■ **Requirement**: Search the data for the word "basura" and copy every line where it occurs.

----- Data records

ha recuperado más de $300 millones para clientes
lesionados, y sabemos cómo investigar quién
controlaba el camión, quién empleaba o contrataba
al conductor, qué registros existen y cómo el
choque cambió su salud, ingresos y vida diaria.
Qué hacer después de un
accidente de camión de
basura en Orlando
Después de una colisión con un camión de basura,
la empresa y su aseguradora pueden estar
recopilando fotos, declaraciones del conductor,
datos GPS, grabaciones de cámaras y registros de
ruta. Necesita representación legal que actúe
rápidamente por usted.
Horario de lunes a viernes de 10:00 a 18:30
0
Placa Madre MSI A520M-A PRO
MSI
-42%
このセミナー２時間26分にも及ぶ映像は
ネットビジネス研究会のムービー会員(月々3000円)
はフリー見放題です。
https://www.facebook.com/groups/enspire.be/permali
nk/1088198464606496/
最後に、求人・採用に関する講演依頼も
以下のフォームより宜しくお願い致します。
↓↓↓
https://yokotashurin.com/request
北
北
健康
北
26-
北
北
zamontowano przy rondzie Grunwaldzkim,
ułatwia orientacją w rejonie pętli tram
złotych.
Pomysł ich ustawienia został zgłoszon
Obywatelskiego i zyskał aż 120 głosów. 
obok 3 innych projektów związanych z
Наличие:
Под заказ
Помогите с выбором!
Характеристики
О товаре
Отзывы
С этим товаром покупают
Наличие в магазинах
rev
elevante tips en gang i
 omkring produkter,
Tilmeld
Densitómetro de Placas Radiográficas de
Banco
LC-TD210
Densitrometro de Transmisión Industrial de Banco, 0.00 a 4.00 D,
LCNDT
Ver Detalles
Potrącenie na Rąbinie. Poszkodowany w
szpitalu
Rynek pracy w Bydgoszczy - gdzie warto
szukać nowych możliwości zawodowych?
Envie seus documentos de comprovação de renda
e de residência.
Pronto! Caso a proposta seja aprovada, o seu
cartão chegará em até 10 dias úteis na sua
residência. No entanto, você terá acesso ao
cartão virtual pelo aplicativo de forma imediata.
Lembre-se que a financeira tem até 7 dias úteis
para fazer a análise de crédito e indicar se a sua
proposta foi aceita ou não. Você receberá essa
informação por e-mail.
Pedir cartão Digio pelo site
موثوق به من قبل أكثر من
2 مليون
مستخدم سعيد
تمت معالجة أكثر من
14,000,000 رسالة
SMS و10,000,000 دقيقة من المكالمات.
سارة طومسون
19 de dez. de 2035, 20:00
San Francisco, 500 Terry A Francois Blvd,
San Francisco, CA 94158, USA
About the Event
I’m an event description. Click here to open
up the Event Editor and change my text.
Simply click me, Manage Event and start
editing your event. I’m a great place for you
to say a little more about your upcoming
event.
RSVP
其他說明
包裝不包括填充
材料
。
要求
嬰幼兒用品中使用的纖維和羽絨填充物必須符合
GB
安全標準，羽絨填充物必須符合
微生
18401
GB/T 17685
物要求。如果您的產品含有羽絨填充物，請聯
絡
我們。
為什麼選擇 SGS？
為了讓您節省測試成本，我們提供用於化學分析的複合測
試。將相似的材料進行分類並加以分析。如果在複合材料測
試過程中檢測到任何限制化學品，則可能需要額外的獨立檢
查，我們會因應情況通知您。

----------

■ **Response to this task**:
basura en Orlando
Después de una colisión con un camión de basura,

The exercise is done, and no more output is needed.